**Supplied entries:**

********

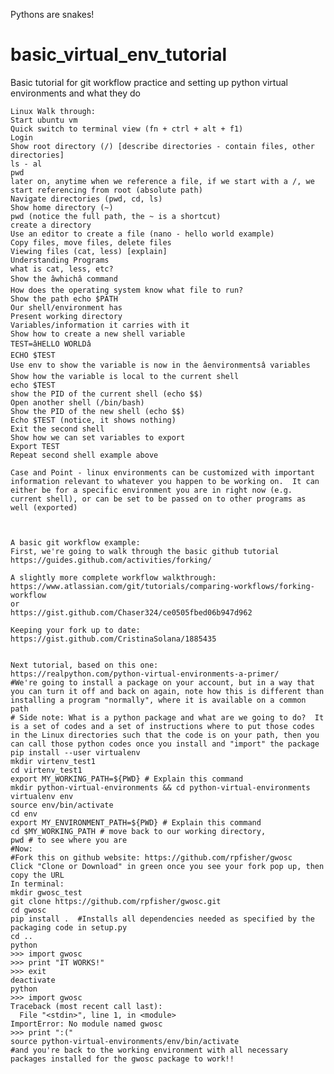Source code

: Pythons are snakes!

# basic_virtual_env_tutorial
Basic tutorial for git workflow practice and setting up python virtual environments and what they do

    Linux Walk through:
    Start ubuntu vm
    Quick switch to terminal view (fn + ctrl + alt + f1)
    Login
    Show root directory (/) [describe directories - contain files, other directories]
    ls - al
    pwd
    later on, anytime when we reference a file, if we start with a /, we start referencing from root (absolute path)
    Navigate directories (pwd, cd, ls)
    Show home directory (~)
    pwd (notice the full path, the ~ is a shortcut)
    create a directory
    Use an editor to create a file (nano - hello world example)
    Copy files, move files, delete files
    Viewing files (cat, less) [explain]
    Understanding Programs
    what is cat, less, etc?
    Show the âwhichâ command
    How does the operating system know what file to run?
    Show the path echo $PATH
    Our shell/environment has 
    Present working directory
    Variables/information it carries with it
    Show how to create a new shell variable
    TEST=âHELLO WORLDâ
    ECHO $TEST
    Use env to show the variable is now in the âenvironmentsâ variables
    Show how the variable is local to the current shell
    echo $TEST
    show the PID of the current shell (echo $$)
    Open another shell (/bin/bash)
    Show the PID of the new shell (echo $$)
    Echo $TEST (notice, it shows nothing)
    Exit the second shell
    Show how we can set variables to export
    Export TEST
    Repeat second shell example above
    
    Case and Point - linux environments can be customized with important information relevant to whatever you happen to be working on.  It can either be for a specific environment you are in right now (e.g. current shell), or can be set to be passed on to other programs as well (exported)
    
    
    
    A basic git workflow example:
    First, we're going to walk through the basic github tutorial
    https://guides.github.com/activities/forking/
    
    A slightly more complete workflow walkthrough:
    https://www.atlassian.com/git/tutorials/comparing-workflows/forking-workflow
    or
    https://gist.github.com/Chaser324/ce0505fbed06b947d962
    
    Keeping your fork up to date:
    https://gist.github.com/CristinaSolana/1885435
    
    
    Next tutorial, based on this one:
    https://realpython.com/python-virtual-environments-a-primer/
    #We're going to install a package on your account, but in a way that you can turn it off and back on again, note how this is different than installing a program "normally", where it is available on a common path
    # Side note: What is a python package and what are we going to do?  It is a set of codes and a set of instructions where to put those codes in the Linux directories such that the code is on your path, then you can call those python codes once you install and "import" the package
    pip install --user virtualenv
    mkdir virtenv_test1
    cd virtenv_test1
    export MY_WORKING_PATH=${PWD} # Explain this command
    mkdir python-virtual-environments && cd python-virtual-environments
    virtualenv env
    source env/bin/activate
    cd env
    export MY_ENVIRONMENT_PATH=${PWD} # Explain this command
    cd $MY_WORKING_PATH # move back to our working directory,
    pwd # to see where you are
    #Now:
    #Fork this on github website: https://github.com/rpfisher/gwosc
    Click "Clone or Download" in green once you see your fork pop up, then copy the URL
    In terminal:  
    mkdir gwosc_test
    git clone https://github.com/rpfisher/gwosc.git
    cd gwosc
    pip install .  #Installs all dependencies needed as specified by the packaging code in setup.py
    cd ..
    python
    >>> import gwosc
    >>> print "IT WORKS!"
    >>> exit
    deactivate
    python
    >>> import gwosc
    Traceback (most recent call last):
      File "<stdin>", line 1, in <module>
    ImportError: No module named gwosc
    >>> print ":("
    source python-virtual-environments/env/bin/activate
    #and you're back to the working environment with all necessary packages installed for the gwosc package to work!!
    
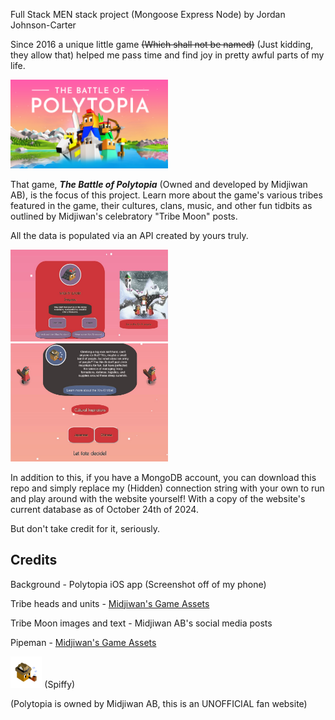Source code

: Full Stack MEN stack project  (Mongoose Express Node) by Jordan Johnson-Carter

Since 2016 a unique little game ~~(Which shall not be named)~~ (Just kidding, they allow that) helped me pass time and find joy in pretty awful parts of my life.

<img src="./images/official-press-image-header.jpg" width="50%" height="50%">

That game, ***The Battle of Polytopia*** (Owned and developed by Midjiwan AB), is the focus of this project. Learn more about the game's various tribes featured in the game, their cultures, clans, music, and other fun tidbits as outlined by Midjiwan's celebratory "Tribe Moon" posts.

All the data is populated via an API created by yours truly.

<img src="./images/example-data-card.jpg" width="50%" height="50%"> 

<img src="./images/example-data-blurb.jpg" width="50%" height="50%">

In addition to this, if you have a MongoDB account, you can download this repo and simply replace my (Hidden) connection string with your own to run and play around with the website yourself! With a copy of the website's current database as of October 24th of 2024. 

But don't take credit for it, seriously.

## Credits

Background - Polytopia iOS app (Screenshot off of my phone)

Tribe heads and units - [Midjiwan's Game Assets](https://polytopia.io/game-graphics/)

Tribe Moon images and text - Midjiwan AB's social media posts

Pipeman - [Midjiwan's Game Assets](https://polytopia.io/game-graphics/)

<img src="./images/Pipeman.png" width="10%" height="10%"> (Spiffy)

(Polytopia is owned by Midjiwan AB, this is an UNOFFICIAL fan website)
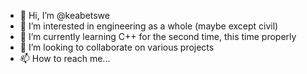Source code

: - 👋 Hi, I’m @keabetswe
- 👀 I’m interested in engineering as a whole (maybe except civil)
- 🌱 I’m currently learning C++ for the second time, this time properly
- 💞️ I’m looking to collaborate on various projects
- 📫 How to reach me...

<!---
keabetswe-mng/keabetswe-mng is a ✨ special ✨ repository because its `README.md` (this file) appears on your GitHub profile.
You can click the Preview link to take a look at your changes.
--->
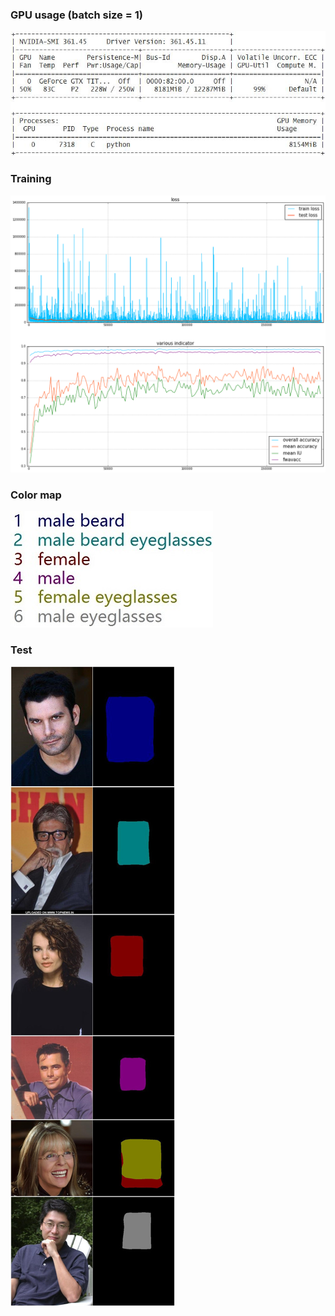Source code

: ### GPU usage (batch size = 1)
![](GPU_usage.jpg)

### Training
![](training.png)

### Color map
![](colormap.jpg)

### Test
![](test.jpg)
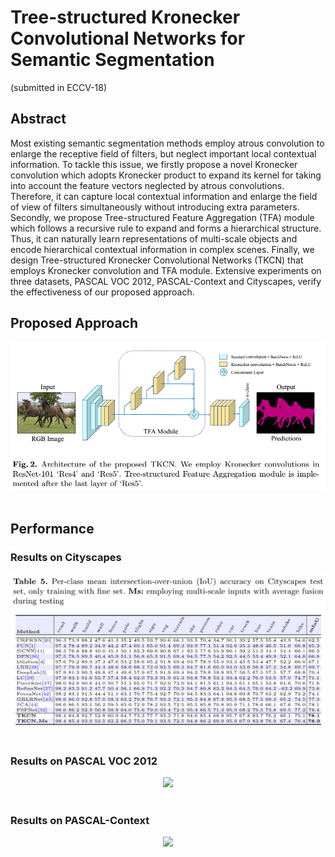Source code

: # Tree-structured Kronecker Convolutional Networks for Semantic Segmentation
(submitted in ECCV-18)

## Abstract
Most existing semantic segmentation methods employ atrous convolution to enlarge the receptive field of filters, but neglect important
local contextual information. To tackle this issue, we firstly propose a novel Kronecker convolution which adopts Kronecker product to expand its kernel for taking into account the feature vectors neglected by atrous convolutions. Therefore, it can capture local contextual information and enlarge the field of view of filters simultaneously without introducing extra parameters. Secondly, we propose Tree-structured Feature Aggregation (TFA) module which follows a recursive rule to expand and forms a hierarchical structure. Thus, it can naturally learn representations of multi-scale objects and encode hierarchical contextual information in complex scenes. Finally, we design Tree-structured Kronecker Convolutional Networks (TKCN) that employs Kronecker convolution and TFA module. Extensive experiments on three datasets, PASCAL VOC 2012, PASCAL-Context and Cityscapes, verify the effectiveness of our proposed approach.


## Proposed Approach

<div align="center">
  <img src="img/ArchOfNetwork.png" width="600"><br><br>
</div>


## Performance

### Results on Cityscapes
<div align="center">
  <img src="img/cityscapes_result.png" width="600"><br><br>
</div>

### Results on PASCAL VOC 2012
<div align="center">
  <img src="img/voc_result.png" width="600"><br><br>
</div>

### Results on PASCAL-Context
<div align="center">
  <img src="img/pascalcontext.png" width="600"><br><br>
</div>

********

**Exercise directions:** Rewrite all of the entries with "receptive field" changed to "field of view" and everything else left as it is. Leave the pictures out of your answer.

**Expected output:**
Source code

: Pythons are snakes!

# basic_virtual_env_tutorial
Basic tutorial for git workflow practice and setting up python virtual environments and what they do

    Linux Walk through:
    Start ubuntu vm
    Quick switch to terminal view (fn + ctrl + alt + f1)
    Login
    Show root directory (/) [describe directories - contain files, other directories]
    ls - al
    pwd
    later on, anytime when we reference a file, if we start with a /, we start referencing from root (absolute path)
    Navigate directories (pwd, cd, ls)
    Show home directory (~)
    pwd (notice the full path, the ~ is a shortcut)
    create a directory
    Use an editor to create a file (nano - hello world example)
    Copy files, move files, delete files
    Viewing files (cat, less) [explain]
    Understanding Programs
    what is cat, less, etc?
    Show the âwhichâ command
    How does the operating system know what file to run?
    Show the path echo $PATH
    Our shell/environment has 
    Present working directory
    Variables/information it carries with it
    Show how to create a new shell variable
    TEST=âHELLO WORLDâ
    ECHO $TEST
    Use env to show the variable is now in the âenvironmentsâ variables
    Show how the variable is local to the current shell
    echo $TEST
    show the PID of the current shell (echo $$)
    Open another shell (/bin/bash)
    Show the PID of the new shell (echo $$)
    Echo $TEST (notice, it shows nothing)
    Exit the second shell
    Show how we can set variables to export
    Export TEST
    Repeat second shell example above
    
    Case and Point - linux environments can be customized with important information relevant to whatever you happen to be working on.  It can either be for a specific environment you are in right now (e.g. current shell), or can be set to be passed on to other programs as well (exported)
    
    
    
    A basic git workflow example:
    First, we're going to walk through the basic github tutorial
    https://guides.github.com/activities/forking/
    
    A slightly more complete workflow walkthrough:
    https://www.atlassian.com/git/tutorials/comparing-workflows/forking-workflow
    or
    https://gist.github.com/Chaser324/ce0505fbed06b947d962
    
    Keeping your fork up to date:
    https://gist.github.com/CristinaSolana/1885435
    
    
    Next tutorial, based on this one:
    https://realpython.com/python-virtual-environments-a-primer/
    #We're going to install a package on your account, but in a way that you can turn it off and back on again, note how this is different than installing a program "normally", where it is available on a common path
    # Side note: What is a python package and what are we going to do?  It is a set of codes and a set of instructions where to put those codes in the Linux directories such that the code is on your path, then you can call those python codes once you install and "import" the package
    pip install --user virtualenv
    mkdir virtenv_test1
    cd virtenv_test1
    export MY_WORKING_PATH=${PWD} # Explain this command
    mkdir python-virtual-environments && cd python-virtual-environments
    virtualenv env
    source env/bin/activate
    cd env
    export MY_ENVIRONMENT_PATH=${PWD} # Explain this command
    cd $MY_WORKING_PATH # move back to our working directory,
    pwd # to see where you are
    #Now:
    #Fork this on github website: https://github.com/rpfisher/gwosc
    Click "Clone or Download" in green once you see your fork pop up, then copy the URL
    In terminal:  
    mkdir gwosc_test
    git clone https://github.com/rpfisher/gwosc.git
    cd gwosc
    pip install .  #Installs all dependencies needed as specified by the packaging code in setup.py
    cd ..
    python
    >>> import gwosc
    >>> print "IT WORKS!"
    >>> exit
    deactivate
    python
    >>> import gwosc
    Traceback (most recent call last):
      File "<stdin>", line 1, in <module>
    ImportError: No module named gwosc
    >>> print ":("
    source python-virtual-environments/env/bin/activate
    #and you're back to the working environment with all necessary packages installed for the gwosc package to work!!
    
Source code

: Full Stack MEN stack project  (Mongoose Express Node) by Jordan Johnson-Carter

Since 2016 a unique little game ~~(Which shall not be named)~~ (Just kidding, they allow that) helped me pass time and find joy in pretty awful parts of my life.

<img src="./images/official-press-image-header.jpg" width="50%" height="50%">

That game, ***The Battle of Polytopia*** (Owned and developed by Midjiwan AB), is the focus of this project. Learn more about the game's various tribes featured in the game, their cultures, clans, music, and other fun tidbits as outlined by Midjiwan's celebratory "Tribe Moon" posts.

All the data is populated via an API created by yours truly.

<img src="./images/example-data-card.jpg" width="50%" height="50%"> 

<img src="./images/example-data-blurb.jpg" width="50%" height="50%">

In addition to this, if you have a MongoDB account, you can download this repo and simply replace my (Hidden) connection string with your own to run and play around with the website yourself! With a copy of the website's current database as of October 24th of 2024. 

But don't take credit for it, seriously.

## Credits

Background - Polytopia iOS app (Screenshot off of my phone)

Tribe heads and units - [Midjiwan's Game Assets](https://polytopia.io/game-graphics/)

Tribe Moon images and text - Midjiwan AB's social media posts

Pipeman - [Midjiwan's Game Assets](https://polytopia.io/game-graphics/)

<img src="./images/Pipeman.png" width="10%" height="10%"> (Spiffy)

(Polytopia is owned by Midjiwan AB, this is an UNOFFICIAL fan website)
Source code

: - 👋 Hi, I’m @keabetswe
- 👀 I’m interested in engineering as a whole (maybe except civil)
- 🌱 I’m currently learning C++ for the second time, this time properly
- 💞️ I’m looking to collaborate on various projects
- 📫 How to reach me...

<!---
keabetswe-mng/keabetswe-mng is a ✨ special ✨ repository because its `README.md` (this file) appears on your GitHub profile.
You can click the Preview link to take a look at your changes.
--->
Source code

: ### GPU usage (batch size = 1)
![](GPU_usage.jpg)

### Training
![](training.png)

### Color map
![](colormap.jpg)

### Test
![](test.jpg)
Source code

: # Tree-structured Kronecker Convolutional Networks for Semantic Segmentation
(submitted in ECCV-18)

## Abstract
Most existing semantic segmentation methods employ atrous convolution to enlarge the field of view of filters, but neglect important
local contextual information. To tackle this issue, we firstly propose a novel Kronecker convolution which adopts Kronecker product to expand its kernel for taking into account the feature vectors neglected by atrous convolutions. Therefore, it can capture local contextual information and enlarge the field of view of filters simultaneously without introducing extra parameters. Secondly, we propose Tree-structured Feature Aggregation (TFA) module which follows a recursive rule to expand and forms a hierarchical structure. Thus, it can naturally learn representations of multi-scale objects and encode hierarchical contextual information in complex scenes. Finally, we design Tree-structured Kronecker Convolutional Networks (TKCN) that employs Kronecker convolution and TFA module. Extensive experiments on three datasets, PASCAL VOC 2012, PASCAL-Context and Cityscapes, verify the effectiveness of our proposed approach.


## Proposed Approach

<div align="center">
  <img src="img/ArchOfNetwork.png" width="600"><br><br>
</div>


## Performance

### Results on Cityscapes
<div align="center">
  <img src="img/cityscapes_result.png" width="600"><br><br>
</div>

### Results on PASCAL VOC 2012
<div align="center">
  <img src="img/voc_result.png" width="600"><br><br>
</div>

### Results on PASCAL-Context
<div align="center">
  <img src="img/pascalcontext.png" width="600"><br><br>
</div>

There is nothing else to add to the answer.